一見ふざけすぎなのに、鳥居の誘導や死の演出に直結する。ギャグがギャグのまま終わらない。
この“笑っていいのか分からない温度”がTRICK3の初手でいきなり来るのは、シリーズの色としても象徴的です。
シーズンが進むほど、作品は「笑い」と「不穏」を同じ画面に置くのが上手くなる。その進化を、第2話ですでに見せつけてくる。
里見と「神の象の像」:事件の外側で動く“奈緒子の縦糸”
今回のもう一つの見どころは、奈緒子が森で里見に会うくだり。
事件と無関係そうで、実はめちゃくちゃ関係ある“気配”最後の余韻が残ります。
里見は基本ギャグ役なのに、奈緒子の秘密や縦糸の匂いが出ると、途端に温度が変わる。
「母親がいるだけで、奈緒子は子どもに戻る」感じもあって、上田との掛け合いとは別の切なさが出るんですよね。

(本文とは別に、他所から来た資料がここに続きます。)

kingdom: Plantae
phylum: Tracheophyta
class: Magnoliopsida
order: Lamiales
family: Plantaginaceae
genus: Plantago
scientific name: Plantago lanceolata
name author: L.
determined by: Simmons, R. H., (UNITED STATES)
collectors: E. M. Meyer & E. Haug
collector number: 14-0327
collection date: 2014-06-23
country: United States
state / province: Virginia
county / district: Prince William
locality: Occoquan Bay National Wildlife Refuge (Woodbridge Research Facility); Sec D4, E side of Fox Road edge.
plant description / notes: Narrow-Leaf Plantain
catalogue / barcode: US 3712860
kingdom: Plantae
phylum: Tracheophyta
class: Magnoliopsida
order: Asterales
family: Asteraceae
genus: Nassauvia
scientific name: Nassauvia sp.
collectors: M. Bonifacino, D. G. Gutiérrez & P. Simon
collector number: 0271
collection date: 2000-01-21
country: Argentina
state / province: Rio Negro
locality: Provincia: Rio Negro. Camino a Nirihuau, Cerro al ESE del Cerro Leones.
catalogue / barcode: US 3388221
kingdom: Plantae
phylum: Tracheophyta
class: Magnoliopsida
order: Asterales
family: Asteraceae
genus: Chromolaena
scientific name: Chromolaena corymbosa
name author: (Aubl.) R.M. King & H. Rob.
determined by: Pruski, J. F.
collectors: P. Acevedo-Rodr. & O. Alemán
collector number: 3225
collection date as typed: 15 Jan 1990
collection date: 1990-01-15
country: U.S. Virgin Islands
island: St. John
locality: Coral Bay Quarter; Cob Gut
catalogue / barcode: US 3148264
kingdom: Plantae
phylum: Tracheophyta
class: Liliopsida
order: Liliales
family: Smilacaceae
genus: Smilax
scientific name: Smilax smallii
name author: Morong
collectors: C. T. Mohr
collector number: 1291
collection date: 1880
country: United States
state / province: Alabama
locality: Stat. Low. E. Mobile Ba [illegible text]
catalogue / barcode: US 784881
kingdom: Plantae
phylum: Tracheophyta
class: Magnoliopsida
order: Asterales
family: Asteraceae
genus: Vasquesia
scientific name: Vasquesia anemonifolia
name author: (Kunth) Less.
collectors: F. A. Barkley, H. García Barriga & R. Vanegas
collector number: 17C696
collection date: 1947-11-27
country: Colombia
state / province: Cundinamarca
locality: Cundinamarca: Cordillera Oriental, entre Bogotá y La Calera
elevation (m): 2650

この“奈緒子の背景”が、後のシリーズで効いてくることを知っている人ほど、ここはニヤッとするはず。
見返すならここ:この回の“怖さ”が濃いポイント
- 相沢の死が「自殺」にされるまでの村の空気
- 真一が「俺がやった」と言わされる瞬間の目線の圧
- 鳥居の場面(選択の自由が奪われていく演出)
- 縛られて火を放たれる場面の“ふざけた残酷さ”
TRICKは「トリックが分かったら終わり」じゃなく、分かった後に演出の意味が増える作品です。
この第2話は特に、2周目で怖さが増すタイプ。解体したはずなのに、むしろ現実の方が怖いと気づかされる。